Oxygen and carbon dioxide
The previous section discussed the principles of respiration. Respiration follows the equation:
Carbohydrates + O2 ► CO2 + H2O + Energy
As products respire they use O2 and release CO2.
This suggests that reducing the concentration of O2 and/or increasing the concentration of CO2 can inhibit respiration and extend storage life. While this can be true, O2 often needs to be reduced to quite low concentrations before respiration is greatly inhibited. The figure below shows a typical relationship between respiration rate (CO2 production) and the O2 concentration. Respiration is not significantly inhibited until oxygen falls below 5%.
Responses to altered atmospheres vary widely between different vegetables. In many cases respiration may be less affected than other factors that impact on storage life. Potential effects include:
- Reduced production of ethylene.
- Reduced sensitivity to ethylene, effectively slowing down colour change and ripening in fruit and vegetables.
- Improved retention of green colour due to reduced breakdown of chlorophyll.
- Reduced softening due to retention of the pectins that hold cell walls together.
- Less breakdown due to rots and diseases; growth of some fungal diseases is reduced when CO2 is 10% or more.

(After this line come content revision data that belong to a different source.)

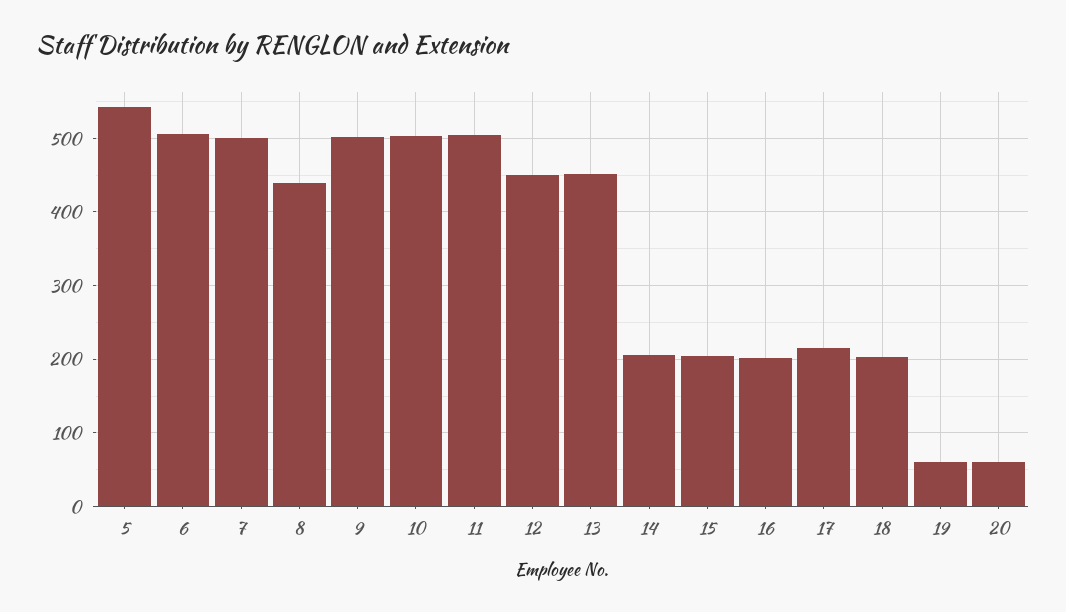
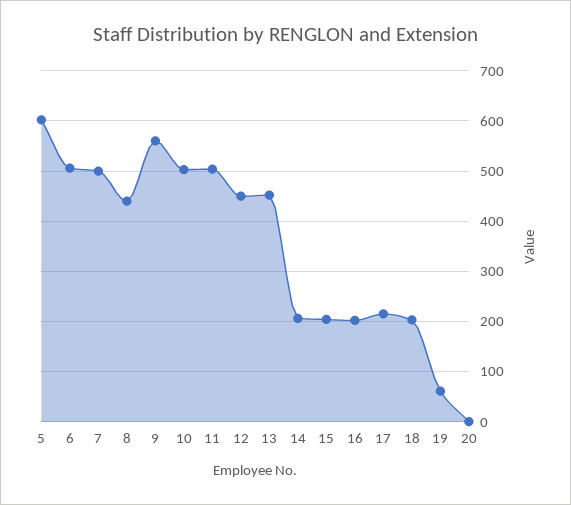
  {
-   "5": 540,
+   "5": 600,
    "6": 510,
    "7": 500,
    "8": 440,
-   "9": 500,
+   "9": 560,
    "10": 500,
    "11": 500,
    "12": 450,
    "13": 450,
    "14": 210,
    "15": 200,
    "16": 200,
    "17": 220,
    "18": 200,
    "19": 60,
-   "20": 60
+   "20": 0
  }

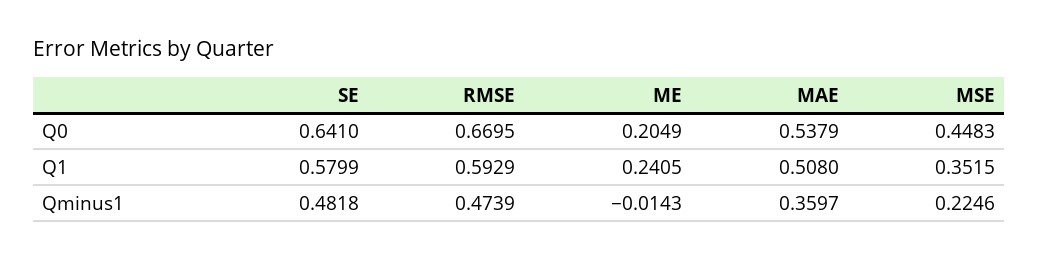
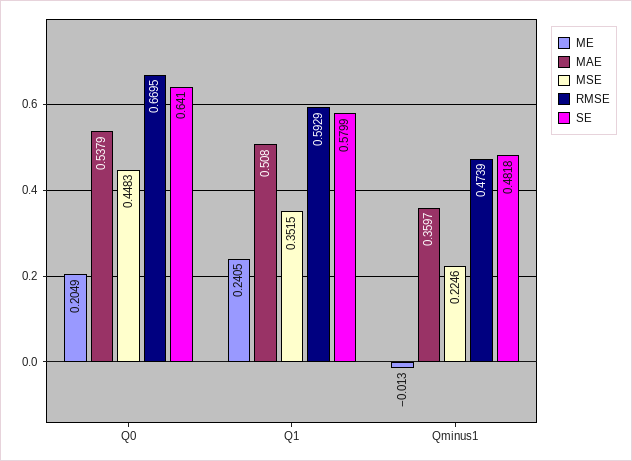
  {
    "SE": {
      "Q0": 0.641,
      "Q1": 0.5799,
      "Qminus1": 0.4818
    },
    "RMSE": {
      "Q0": 0.6695,
      "Q1": 0.5929,
      "Qminus1": 0.4739
    },
    "ME": {
      "Q0": 0.2049,
      "Q1": 0.2405,
-     "Qminus1": -0.0143
+     "Qminus1": -0.013
    },
    "MAE": {
      "Q0": 0.5379,
      "Q1": 0.508,
      "Qminus1": 0.3597
    },
    "MSE": {
      "Q0": 0.4483,
      "Q1": 0.3515,
      "Qminus1": 0.2246
    }
  }

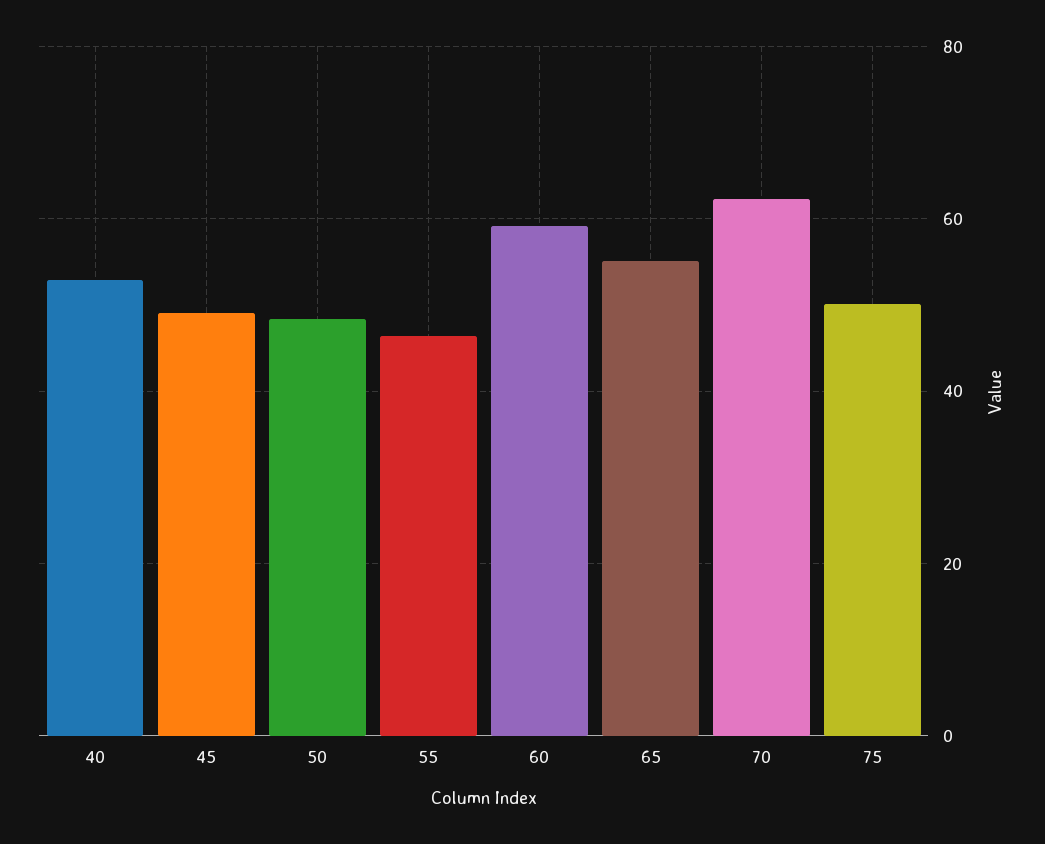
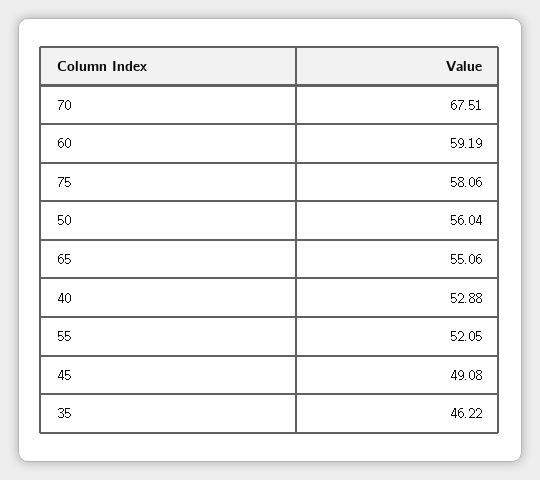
  {
    "40": 52.88,
    "45": 49.08,
-   "50": 48,
+   "50": 56.04,
-   "55": 46,
+   "55": 52.05,
    "60": 59.19,
    "65": 55.06,
-   "70": 62,
+   "70": 67.51,
-   "75": 50
+   "75": 58.06,
+   "35": 46.22
  }

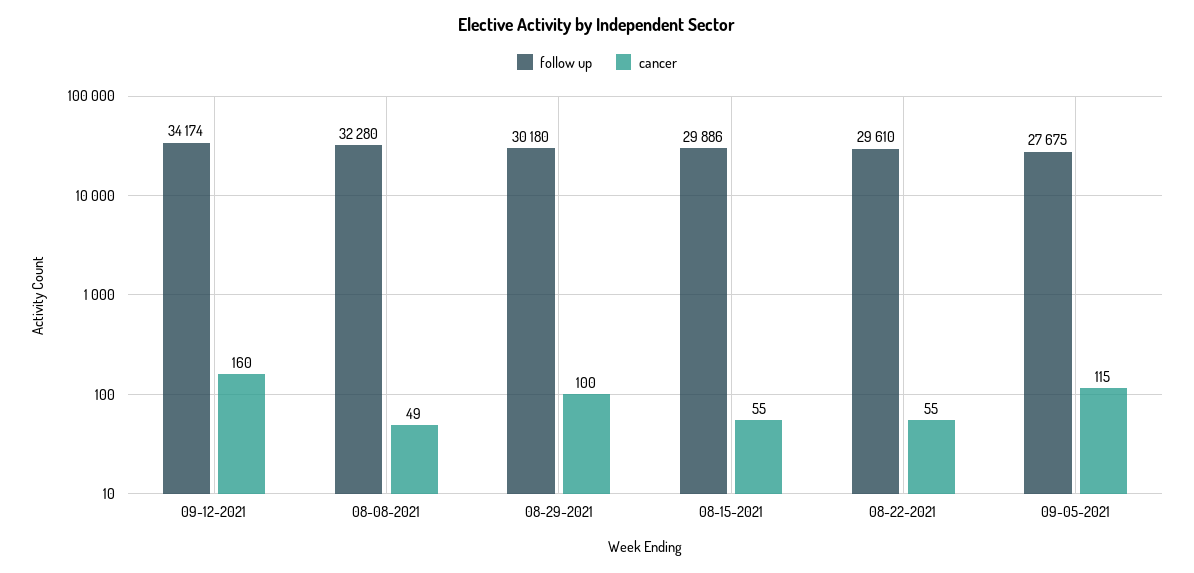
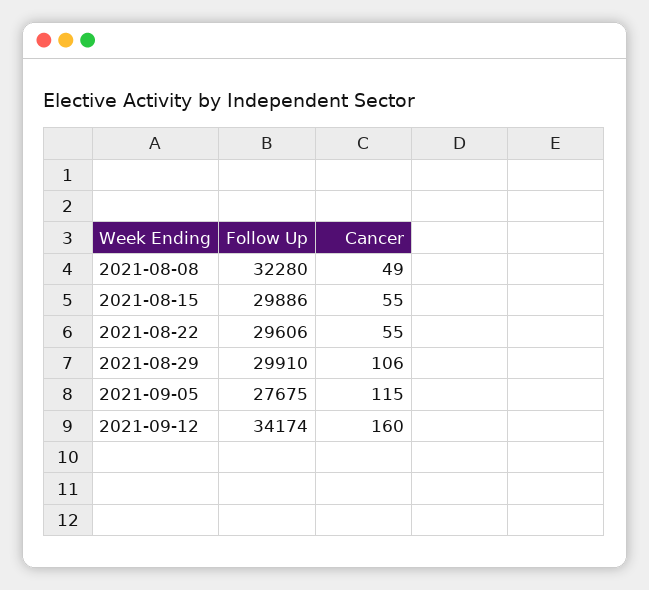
  {
    "follow up": {
      "09-12-2021": 34174,
      "08-08-2021": 32280,
-     "08-29-2021": 30180,
+     "08-29-2021": 29910,
      "08-15-2021": 29886,
-     "08-22-2021": 29610,
+     "08-22-2021": 29606,
      "09-05-2021": 27675
    },
    "cancer": {
      "09-12-2021": 160,
      "08-08-2021": 49,
-     "08-29-2021": 100,
+     "08-29-2021": 106,
      "08-15-2021": 55,
      "08-22-2021": 55,
      "09-05-2021": 115
    }
  }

Altering the atmosphere around products can also have negative effects. If O2 falls too low then products can turn anaerobic. Anaerobic respiration induces undesirable changes in texture and flavour. It also results in storage reserves (sugars and carbohydrates) being used up many times faster than during normal aerobic respiration. Depletion of reserves can affect flavour and reduce storage life.
Anaerobic conditions can also allow the growth of some human pathogenic bacteria. These may not spoil the product, but pose a significant danger to human health.